PERVİN BULDAN'A SUİKAST İDDİASI
Pervin Buldan'a yönelik de suikast iddiasını Doğan yalanladı. Doğan, İtalya'daki olayın basit bir trafik kazası olduğunu bildirdi:
- "Bu kamuoyuna açıklanırsa işte bunun üzerine çeşitli yorumlar, spekülatif algılar oluşturmak ya da işte istemeden manipülatif birtakım algılara sebebiyet vermek, tartışmalar yaratmak ve aslında konuşmamız gereken, aslında yapmamız gerekenin üzerine gölge düşürmemek için de paylaşmama nedeni. Pervin Buldan'la ilgili, Sevgili Pervin Buldan'la ilgili yine İtalya'da Roma'da bir kaza geçirdiğine ilişkin haberler var. Bunu da merak ediyorsunuz. Evet bir trafik kazası olduğu doğru ancak bu trafik kazası herhangi bir suikast girişimi olarak değerlendirilmemeli. Bu kaza Pervin Buldan'ın da içinde bulunduğu araç. Araçta aynı zamanda DBP Eş Genel Başkanımız Keskin Bayındır da var. Bir programa katılmak için Roma'da gitmişlerdi. Aracı kullanan arkadaşımızın yanlışlıkla ters yöne girmesi sonucu gerçekleşmiş, neredeyse maddi hasarın dahi olmadığı kimsenin hasar almadığı bir trafik kazası. Dolayısıyla buradan başka bir şey çıkartmaya çalışmak doğru olmaz. Çünkü doğru değil. Olay bu şekilde gerçekleşti. Nitekim aynı gün gitmek üzere oldukları programa katıldılar. Pervin Buldan da programına sorunsuz bir şekilde katıldı. Bunu da buradan doğrudan açıklamış ve teyit etmiş olalım"
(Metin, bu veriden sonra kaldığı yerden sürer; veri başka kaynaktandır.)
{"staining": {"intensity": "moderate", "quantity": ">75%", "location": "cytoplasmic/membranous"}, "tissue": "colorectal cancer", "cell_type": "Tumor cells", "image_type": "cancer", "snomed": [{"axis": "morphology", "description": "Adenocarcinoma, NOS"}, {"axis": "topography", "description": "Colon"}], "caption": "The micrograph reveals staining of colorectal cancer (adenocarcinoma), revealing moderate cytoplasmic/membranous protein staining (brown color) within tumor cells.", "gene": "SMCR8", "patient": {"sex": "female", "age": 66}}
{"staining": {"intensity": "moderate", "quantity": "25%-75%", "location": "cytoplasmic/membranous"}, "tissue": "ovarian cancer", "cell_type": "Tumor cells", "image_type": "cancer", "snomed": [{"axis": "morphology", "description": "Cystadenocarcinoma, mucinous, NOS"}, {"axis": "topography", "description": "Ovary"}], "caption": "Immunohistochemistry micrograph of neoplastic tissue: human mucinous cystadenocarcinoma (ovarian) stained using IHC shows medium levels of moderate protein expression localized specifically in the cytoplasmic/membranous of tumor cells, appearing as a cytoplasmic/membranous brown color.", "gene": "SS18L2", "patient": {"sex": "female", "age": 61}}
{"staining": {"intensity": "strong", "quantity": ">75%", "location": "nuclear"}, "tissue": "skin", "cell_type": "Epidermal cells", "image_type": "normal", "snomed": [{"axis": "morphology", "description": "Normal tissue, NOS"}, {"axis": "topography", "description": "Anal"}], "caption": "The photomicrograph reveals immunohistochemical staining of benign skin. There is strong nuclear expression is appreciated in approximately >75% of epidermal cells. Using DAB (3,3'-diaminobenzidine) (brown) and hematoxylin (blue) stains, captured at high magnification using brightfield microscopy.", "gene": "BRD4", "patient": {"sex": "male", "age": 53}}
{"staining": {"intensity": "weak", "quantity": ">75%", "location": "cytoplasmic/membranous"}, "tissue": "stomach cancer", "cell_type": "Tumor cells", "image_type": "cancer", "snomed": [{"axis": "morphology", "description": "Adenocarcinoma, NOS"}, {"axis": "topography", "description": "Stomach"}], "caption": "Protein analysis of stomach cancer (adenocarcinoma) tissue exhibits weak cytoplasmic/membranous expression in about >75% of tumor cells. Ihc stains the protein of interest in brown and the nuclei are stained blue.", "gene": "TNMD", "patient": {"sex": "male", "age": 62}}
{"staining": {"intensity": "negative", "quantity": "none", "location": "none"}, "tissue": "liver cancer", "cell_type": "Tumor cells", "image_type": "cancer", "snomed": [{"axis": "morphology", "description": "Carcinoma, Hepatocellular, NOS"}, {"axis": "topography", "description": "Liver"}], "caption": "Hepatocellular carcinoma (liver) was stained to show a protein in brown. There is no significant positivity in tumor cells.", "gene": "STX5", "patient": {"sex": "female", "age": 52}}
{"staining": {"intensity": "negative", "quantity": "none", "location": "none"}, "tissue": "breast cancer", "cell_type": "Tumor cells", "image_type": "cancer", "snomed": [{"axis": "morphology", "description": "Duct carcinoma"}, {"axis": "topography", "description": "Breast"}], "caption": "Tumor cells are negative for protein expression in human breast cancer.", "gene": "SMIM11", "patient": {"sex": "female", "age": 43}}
ZEHİRLENDİ SORUSUNA YANIT VERDİ
Doğan, bir gazetecinin, "Çok farklı iddialar atıldı. İşte zehirlendi, ilaçlandı vesaire gibi şeyler de görüyorsunuzdur. Yani hayatını kaybettiği olayla ilgili de bir şüpheli durum var mıydı? Bu konu incelendi mi?" sorusuna şöyle yanıt verdi:
- Şimdi Sevgili Sırrı Süreyya Önder'in rahatsızlandığı ilk andan itibaren yani bizim öğrendiğimiz andan maalesef kaybettiğimiz ana kadar takdir edersiniz ve tahmin edersiniz ki bizler de her ihtimali düşündük, değerlendirdik ve hekimler bu konuda oldukça açık bir biçimde davrandılar. Kamuoyuyla her gelişmeyi mümkün olduğunca periyodik bir biçimde hatta ilk zamanlarda hem sözlü hem yazılı olarak neredeyse anbean kamuoyuna ne yaşandığını, ne olduğunu, hastaneye nasıl ulaştığını, ulaştığı esnadaki sağlık durumunu, sonrasındaki medikal tedaviyi yine yoğun bakım sırasındaki gerek vital bulgulardan gerek işte tedaviden gerekse tedavi planlamasının nasıl olacağına ilişkin tüm detayları sizlerle paylaştılar zaten ve bizlerle de paylaştılar. Şimdi bu bilgiler dışında farklı yöne işaret eden bir bilgi yok bizde. Şu ana kadar şu ana kadar elimize ulaşmış bilgiler. Yani kamuoyuyla paylaşılanların dışında ne hekimlerin ne hastane yönetiminin ne de resmi makamların bizlerle şu ana kadar paylaştığı herhangi bir bilgi yok. Farklı yönde bir bilgi olmadığı için yapacağımız her şey yorum olur. Bunu da doğru olmayacağını düşünüyoruz. Var olan bilgiler üzerinden şu ana kadar bize ulaşan yineliyorum hekimlerin, hastane yönetiminin ve resmi makamların bize açıkladığı sizlerle paylaşılan bilgiler dışında bizde de bir bilgi yok.